What to produce
Find the line containing "M 1112,96 L 1118,167 L 1047,173 L 1040,102 Z" in the entries below. Restate it and each line after it, word for word, up to and including the line containing "M 294,593 L 347,594 L 346,686 L 293,685 Z".

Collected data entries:
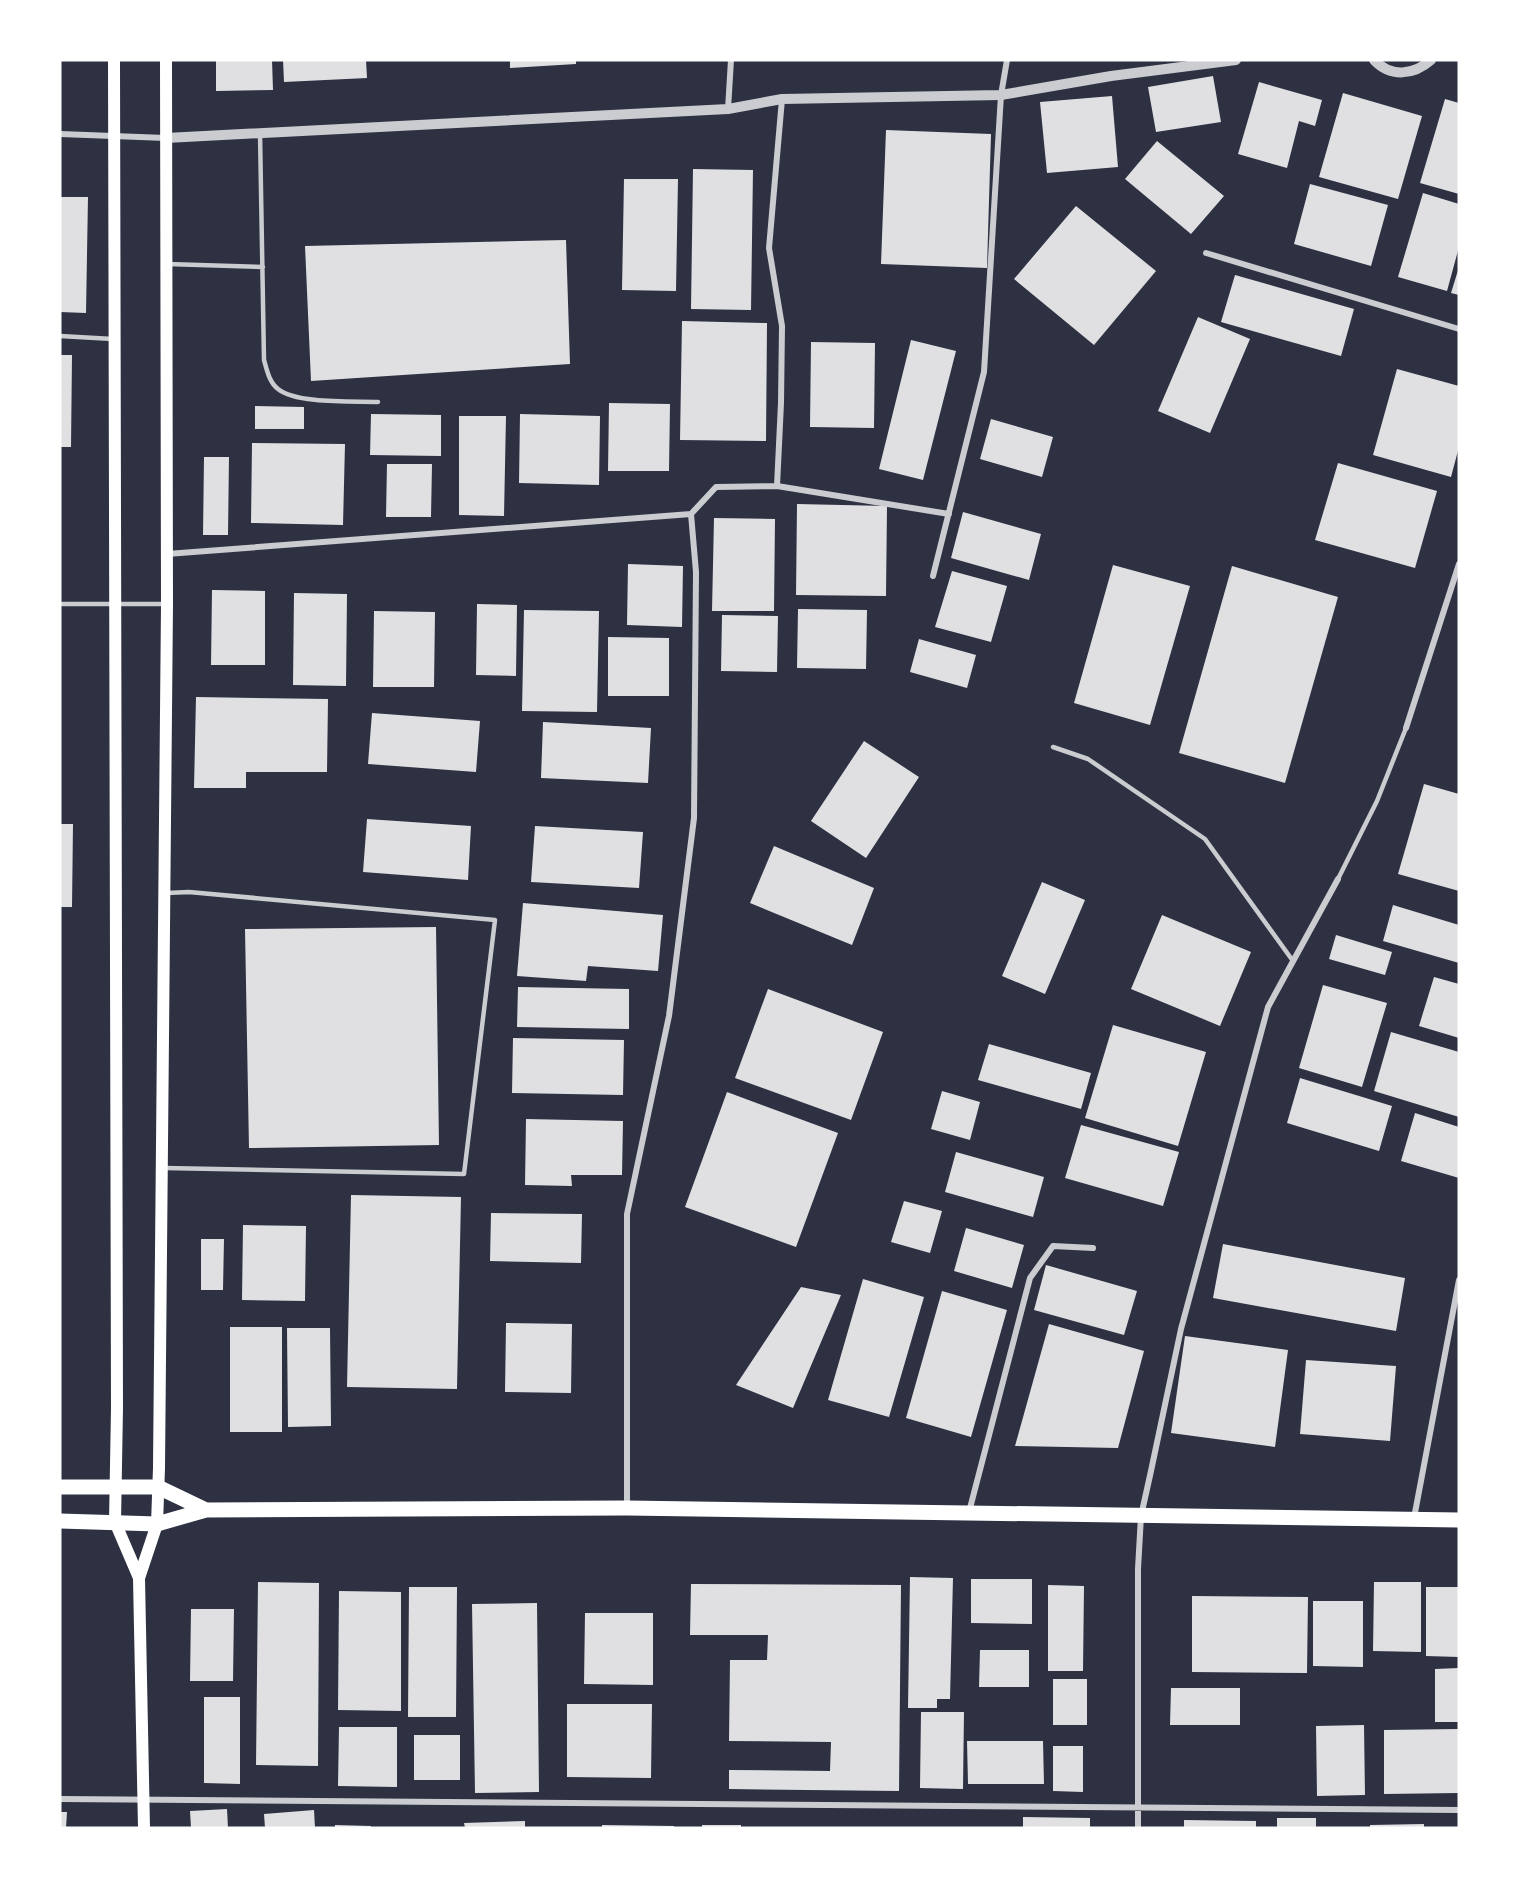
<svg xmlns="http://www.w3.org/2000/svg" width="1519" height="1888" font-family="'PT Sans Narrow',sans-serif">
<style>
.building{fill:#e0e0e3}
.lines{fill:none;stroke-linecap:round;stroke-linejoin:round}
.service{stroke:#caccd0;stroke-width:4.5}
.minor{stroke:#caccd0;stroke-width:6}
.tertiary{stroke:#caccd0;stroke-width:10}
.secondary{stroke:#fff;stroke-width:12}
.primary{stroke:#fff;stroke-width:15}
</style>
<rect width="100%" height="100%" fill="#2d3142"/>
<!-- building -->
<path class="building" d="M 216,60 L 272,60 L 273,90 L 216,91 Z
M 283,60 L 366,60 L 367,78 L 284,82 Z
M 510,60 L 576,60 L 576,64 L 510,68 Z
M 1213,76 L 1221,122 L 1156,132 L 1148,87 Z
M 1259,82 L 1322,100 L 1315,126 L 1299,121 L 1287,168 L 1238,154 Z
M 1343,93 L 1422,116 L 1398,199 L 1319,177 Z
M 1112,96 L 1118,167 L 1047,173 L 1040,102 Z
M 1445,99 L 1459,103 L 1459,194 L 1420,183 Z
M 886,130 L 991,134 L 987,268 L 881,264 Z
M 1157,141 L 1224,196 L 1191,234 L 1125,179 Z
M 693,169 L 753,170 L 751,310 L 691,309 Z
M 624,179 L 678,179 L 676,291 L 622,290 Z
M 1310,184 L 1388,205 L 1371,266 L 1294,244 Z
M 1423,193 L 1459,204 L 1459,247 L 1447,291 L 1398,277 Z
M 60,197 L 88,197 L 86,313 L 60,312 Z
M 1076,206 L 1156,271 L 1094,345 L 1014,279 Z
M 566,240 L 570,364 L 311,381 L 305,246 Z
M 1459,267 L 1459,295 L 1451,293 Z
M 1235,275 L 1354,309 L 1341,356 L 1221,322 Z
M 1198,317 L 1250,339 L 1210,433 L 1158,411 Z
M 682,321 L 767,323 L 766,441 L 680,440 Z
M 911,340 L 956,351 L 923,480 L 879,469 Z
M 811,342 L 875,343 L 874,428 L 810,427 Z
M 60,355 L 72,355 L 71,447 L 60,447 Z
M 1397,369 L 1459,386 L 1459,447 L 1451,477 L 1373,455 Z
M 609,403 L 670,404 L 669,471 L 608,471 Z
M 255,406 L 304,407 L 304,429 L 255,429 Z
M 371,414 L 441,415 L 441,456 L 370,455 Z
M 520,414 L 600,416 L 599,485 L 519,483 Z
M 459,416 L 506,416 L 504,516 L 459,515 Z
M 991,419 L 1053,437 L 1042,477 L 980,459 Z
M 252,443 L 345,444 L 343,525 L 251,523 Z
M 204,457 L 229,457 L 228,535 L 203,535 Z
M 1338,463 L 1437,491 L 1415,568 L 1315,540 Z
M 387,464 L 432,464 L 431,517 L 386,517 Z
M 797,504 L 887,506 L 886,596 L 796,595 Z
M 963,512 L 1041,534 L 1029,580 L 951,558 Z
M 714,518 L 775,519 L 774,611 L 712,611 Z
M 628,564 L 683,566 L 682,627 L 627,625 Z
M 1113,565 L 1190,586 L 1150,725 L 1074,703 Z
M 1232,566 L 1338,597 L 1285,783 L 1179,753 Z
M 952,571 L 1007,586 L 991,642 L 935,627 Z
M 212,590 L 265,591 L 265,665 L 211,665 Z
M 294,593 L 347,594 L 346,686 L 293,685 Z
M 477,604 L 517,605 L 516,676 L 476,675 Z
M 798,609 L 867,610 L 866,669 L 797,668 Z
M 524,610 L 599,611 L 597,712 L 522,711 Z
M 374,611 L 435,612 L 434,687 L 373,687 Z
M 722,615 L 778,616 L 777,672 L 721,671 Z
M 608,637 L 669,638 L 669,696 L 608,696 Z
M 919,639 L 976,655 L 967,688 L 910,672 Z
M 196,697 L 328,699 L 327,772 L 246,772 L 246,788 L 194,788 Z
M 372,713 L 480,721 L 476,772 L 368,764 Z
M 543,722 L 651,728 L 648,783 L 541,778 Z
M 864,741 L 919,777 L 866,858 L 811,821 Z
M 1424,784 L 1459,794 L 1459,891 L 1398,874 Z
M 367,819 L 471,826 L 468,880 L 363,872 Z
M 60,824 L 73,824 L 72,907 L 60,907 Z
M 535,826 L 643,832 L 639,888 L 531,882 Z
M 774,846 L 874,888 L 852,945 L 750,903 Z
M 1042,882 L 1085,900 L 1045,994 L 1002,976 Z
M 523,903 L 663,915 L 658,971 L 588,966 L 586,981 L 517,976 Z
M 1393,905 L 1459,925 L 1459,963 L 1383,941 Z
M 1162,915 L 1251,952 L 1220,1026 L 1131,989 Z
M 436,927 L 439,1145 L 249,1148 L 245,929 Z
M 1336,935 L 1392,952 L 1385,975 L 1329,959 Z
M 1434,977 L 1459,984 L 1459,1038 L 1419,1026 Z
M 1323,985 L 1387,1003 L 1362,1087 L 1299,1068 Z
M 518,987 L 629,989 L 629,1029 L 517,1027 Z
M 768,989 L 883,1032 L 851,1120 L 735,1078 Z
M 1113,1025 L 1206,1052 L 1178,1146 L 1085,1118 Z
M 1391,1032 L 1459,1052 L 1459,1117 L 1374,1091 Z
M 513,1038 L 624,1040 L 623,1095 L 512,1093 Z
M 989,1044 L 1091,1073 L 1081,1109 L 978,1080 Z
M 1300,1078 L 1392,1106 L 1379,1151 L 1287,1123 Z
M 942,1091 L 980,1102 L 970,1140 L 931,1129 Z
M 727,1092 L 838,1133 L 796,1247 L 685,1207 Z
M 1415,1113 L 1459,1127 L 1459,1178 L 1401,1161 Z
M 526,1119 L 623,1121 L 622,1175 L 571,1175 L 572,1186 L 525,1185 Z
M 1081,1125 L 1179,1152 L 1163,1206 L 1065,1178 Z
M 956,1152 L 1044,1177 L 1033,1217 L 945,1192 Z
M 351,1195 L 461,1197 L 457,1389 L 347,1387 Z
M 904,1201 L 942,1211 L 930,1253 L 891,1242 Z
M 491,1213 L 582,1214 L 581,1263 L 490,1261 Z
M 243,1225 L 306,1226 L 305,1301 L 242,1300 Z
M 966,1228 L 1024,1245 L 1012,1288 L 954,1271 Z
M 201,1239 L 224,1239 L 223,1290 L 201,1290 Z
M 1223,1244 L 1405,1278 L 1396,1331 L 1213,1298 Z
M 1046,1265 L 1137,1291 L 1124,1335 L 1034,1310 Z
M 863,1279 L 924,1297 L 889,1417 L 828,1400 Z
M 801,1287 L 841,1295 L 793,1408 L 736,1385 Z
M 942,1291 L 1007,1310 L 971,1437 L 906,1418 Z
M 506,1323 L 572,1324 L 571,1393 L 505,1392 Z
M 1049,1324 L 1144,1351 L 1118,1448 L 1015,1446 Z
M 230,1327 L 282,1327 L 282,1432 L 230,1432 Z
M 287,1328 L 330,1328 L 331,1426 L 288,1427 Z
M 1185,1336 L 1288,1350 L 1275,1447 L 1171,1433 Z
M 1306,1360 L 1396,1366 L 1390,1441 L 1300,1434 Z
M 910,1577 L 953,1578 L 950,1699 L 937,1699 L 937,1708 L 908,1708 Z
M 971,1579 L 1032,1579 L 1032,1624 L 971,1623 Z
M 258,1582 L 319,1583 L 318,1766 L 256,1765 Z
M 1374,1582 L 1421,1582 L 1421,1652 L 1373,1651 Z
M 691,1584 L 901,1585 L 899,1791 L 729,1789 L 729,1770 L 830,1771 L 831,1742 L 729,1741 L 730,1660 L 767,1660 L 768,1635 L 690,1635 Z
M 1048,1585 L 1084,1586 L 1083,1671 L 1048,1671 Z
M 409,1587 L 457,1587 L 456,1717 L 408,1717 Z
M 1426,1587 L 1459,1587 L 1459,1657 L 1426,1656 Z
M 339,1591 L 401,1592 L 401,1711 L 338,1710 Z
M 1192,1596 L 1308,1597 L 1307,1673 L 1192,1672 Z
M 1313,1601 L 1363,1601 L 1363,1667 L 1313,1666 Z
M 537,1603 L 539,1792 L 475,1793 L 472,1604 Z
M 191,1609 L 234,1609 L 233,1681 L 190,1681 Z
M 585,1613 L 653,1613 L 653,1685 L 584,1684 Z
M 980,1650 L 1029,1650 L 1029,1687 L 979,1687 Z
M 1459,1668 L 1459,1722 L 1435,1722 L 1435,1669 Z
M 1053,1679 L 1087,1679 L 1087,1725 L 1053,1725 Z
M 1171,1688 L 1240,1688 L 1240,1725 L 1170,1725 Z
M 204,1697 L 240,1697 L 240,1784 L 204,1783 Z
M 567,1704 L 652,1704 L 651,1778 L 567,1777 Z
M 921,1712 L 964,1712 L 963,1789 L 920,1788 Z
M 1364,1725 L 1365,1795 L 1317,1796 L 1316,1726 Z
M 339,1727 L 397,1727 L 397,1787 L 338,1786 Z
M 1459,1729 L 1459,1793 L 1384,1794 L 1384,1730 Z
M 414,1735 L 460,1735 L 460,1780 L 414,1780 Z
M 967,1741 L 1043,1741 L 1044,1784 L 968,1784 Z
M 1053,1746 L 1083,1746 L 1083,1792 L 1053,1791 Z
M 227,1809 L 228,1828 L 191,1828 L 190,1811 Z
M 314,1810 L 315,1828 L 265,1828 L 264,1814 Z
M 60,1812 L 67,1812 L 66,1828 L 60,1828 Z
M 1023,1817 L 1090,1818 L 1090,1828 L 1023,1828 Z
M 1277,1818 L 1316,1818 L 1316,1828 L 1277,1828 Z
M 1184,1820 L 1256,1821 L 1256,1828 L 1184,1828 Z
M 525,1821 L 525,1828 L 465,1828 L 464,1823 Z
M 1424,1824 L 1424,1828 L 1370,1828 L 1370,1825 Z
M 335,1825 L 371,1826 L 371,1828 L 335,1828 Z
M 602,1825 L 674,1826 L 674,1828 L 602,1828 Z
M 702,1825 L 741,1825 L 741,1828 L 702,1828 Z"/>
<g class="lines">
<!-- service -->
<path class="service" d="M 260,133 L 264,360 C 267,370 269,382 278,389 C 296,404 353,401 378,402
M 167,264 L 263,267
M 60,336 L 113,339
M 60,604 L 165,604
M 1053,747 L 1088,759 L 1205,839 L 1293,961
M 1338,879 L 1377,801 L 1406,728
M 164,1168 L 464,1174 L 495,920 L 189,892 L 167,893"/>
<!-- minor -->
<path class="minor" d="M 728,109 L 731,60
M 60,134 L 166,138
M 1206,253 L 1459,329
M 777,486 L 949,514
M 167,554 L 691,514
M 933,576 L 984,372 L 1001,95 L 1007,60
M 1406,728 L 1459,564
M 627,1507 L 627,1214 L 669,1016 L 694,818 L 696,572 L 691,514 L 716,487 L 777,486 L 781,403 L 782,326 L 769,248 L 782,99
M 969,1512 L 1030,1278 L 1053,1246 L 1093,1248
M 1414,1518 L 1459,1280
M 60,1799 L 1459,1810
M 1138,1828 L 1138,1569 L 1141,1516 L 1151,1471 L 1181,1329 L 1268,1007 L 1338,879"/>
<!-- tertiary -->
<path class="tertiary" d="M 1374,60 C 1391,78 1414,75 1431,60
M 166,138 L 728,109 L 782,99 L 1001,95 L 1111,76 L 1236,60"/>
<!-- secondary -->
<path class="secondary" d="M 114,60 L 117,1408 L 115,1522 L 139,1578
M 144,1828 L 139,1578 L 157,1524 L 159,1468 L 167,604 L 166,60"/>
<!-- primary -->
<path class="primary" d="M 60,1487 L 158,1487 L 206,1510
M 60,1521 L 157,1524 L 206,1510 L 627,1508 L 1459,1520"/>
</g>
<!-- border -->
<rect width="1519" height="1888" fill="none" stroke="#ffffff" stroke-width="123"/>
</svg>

Expected answer
M 1112,96 L 1118,167 L 1047,173 L 1040,102 Z
M 1445,99 L 1459,103 L 1459,194 L 1420,183 Z
M 886,130 L 991,134 L 987,268 L 881,264 Z
M 1157,141 L 1224,196 L 1191,234 L 1125,179 Z
M 693,169 L 753,170 L 751,310 L 691,309 Z
M 624,179 L 678,179 L 676,291 L 622,290 Z
M 1310,184 L 1388,205 L 1371,266 L 1294,244 Z
M 1423,193 L 1459,204 L 1459,247 L 1447,291 L 1398,277 Z
M 60,197 L 88,197 L 86,313 L 60,312 Z
M 1076,206 L 1156,271 L 1094,345 L 1014,279 Z
M 566,240 L 570,364 L 311,381 L 305,246 Z
M 1459,267 L 1459,295 L 1451,293 Z
M 1235,275 L 1354,309 L 1341,356 L 1221,322 Z
M 1198,317 L 1250,339 L 1210,433 L 1158,411 Z
M 682,321 L 767,323 L 766,441 L 680,440 Z
M 911,340 L 956,351 L 923,480 L 879,469 Z
M 811,342 L 875,343 L 874,428 L 810,427 Z
M 60,355 L 72,355 L 71,447 L 60,447 Z
M 1397,369 L 1459,386 L 1459,447 L 1451,477 L 1373,455 Z
M 609,403 L 670,404 L 669,471 L 608,471 Z
M 255,406 L 304,407 L 304,429 L 255,429 Z
M 371,414 L 441,415 L 441,456 L 370,455 Z
M 520,414 L 600,416 L 599,485 L 519,483 Z
M 459,416 L 506,416 L 504,516 L 459,515 Z
M 991,419 L 1053,437 L 1042,477 L 980,459 Z
M 252,443 L 345,444 L 343,525 L 251,523 Z
M 204,457 L 229,457 L 228,535 L 203,535 Z
M 1338,463 L 1437,491 L 1415,568 L 1315,540 Z
M 387,464 L 432,464 L 431,517 L 386,517 Z
M 797,504 L 887,506 L 886,596 L 796,595 Z
M 963,512 L 1041,534 L 1029,580 L 951,558 Z
M 714,518 L 775,519 L 774,611 L 712,611 Z
M 628,564 L 683,566 L 682,627 L 627,625 Z
M 1113,565 L 1190,586 L 1150,725 L 1074,703 Z
M 1232,566 L 1338,597 L 1285,783 L 1179,753 Z
M 952,571 L 1007,586 L 991,642 L 935,627 Z
M 212,590 L 265,591 L 265,665 L 211,665 Z
M 294,593 L 347,594 L 346,686 L 293,685 Z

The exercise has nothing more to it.